Four sector city
At the Yalta Conference held in February 1945, the Allies divided Berlin into four sectors – France controlled the north-western, England the western and the USA the south-western parts of the city, while the whole of the eastern part of Berlin was allocated to the Soviet Union. The Magistrate (City Council) set up initially by the Soviet City Commandantura with Arthur Werner as Mayor soon had to relinquish its place, following the first election to the “Greater Berlin City Council”, to an SPD Government under Otto Ostrowski (SPD). The increasing tensions between the victorious powers soon led to the emergence of the “Cold War”, which affected the entire world, but particularly Berlin at the micro level.
Blockade and Airlift
The attempt by the Soviet Union to bind the western sectors of Berlin to economic supplies through East Berlin and the Soviet controlled surrounding countryside by means of a rail and road blockade, failed due to the “airlift”. In order to supply and support the Berliners as well as their own troops stationed in the western sectors, in the period from June 1948 to May 1949 the American and English Air Forces flew in approx. 2.34 million tons of coal, food and construction materials via Tempelhof and Tegel airports as well as the Berlin lakes.
Mayor of Berlin
The city councillor Ernst Reuter (SPD) made a strong impression on the population and Western Allies as a symbol of Berlin’s spirit of resistance against Soviet efforts at annexation. His 9th September 1948 speech addressed to the “peoples of the world” was avidly followed by an estimated 300,000 people in front of the Reichstag. Only three months later, Ernst Reuter was elected Mayor of West Berlin with an absolute majority. Five days beforehand on 30th November, the political division of Berlin had taken place. In East Berlin, the Socialist Unity Party (SED) had forced the dismissal of the Magistrate, whereupon Friedrich Ebert, son of the first Reich President, was elected Mayor of Berlin. The scope of his ambit was, however, restricted by the Western military authorities to the eastern (communist) sector.
Issue of the Capital
Both the constitution of the Federal Republic of Germany (West Germany) from 23rd May 1949 and that of the German Democratic Republic (East Germany) from 7th October 1949 laid claim to Greater Berlin. The special Allied status for West Berlin remained in force until German reunification in 1990. The provisional capital of West Germany and seat of government was Bonn. East Berlin became the capital of East Germany.

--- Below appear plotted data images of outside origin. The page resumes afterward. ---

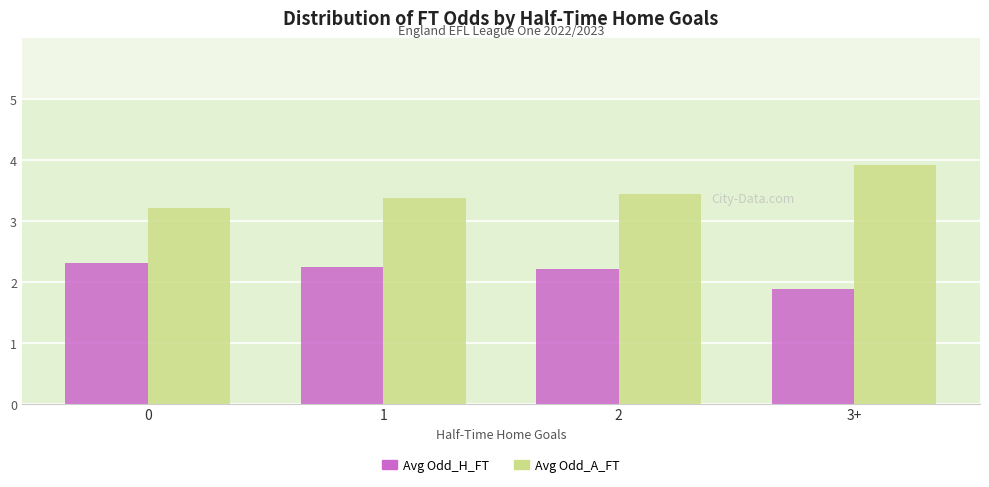

What is the label of the 3rd bar from the left?

2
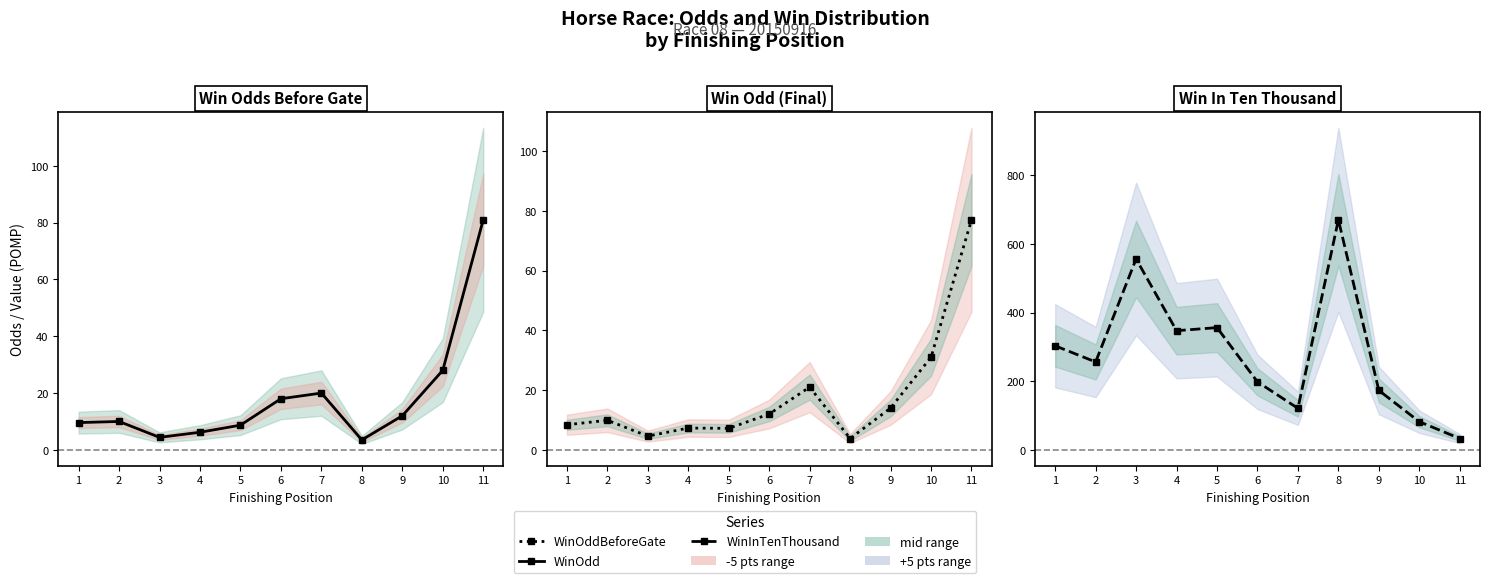

Is the value of WinOddBeforeGate at 6 greater than the value of WinOdd at 6?

Yes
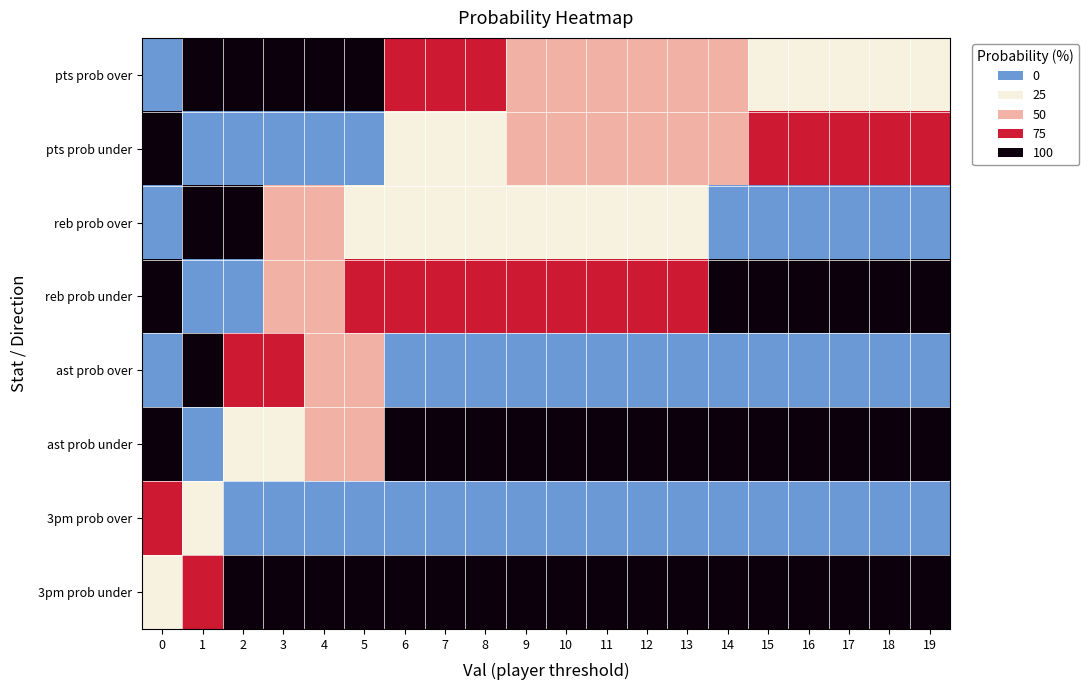

Rank the series at 16 from highest to lowest value.

reb prob under, ast prob under, 3pm prob under, pts prob under, pts prob over, reb prob over, ast prob over, 3pm prob over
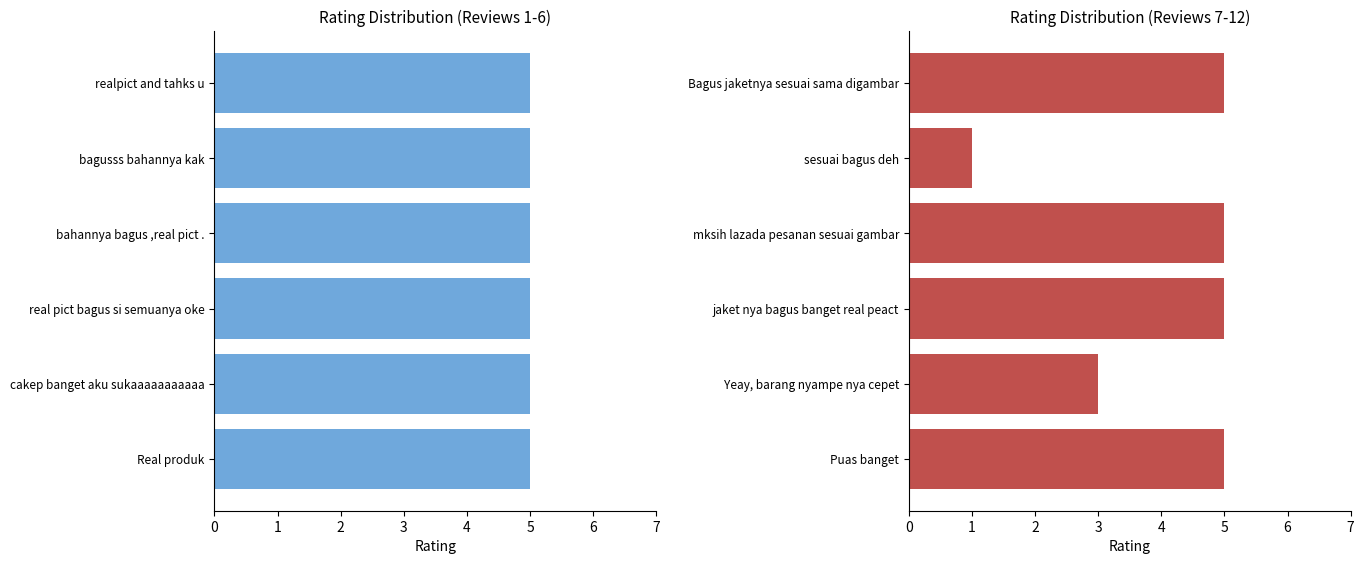

What is the smallest value displayed?

1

Development of the city in East and West Berlin
The city planner Hans Scharoun, entrusted with the development of a reconstruction of the badly damaged city by the Soviet military government in 1945, was a visionary. The plans he presented in 1946 envisaged the near complete razing to the ground of the building structures still standing and the division of the city into functional zones. Instead of which, however, the East German regime decided to adopt the “sixteen principles of urban development”, demolished the historic Berlin Stadtschloss (City Palace) in favour of a demonstration square, and, starting in 1951, constructed neoclassical buildings along Stalinallee (today’s Karl-Marx Allee) to create the “first socialist boulevard” in the country. In West Berlin, the area between Zoologischer Garten, Kurfürstendamm and Ernst-Reuter Platz was developed into a new city centre for commerce, administration and culture. In 1957, the International Building Exhibition (Interbau), in cooperation with world-renowned architects such as Le Cobusier, Oscar Niemeyer, Walter Gropius, presented the buildings erected in the Hansa Quarter as well as the Kongresshalle (Congress Hall) in Greater Tiergarten. The one hundred thousandth apartment in West Berlin constructed with state funding was delivered on 21st June 1957.
17th June Uprising
On 16th June 1953 in the district of Friedrichshain, East Berlin building workers went on strike in protest against the raising of work norms decreed by the East German regime. This immediately turned into a popular uprising, which erupted on 17th June in the form of demonstrations and protests throughout the whole country, to demand the resignation of the Government and the taking place of new elections. The East German leadership fled to the Soviet military authorities in Berlin-Karlshorst. The Soviets then decreed a state of emergency and crushed the uprising by military force using tanks, 20,000 soldiers and 8,000 members of the East German Kasernierte Volkspolizei (Barracked People’s Police). The day of 17th June, declared as the “Tag der deutschen Einheit” (Day of German Unity) by the West German Parliament on 4th August, claimed at least 55 lives. It was followed by waves of arrests and criminal prosecutions resulting in many cases in the death penalty or long prison sentences in forced labour camps.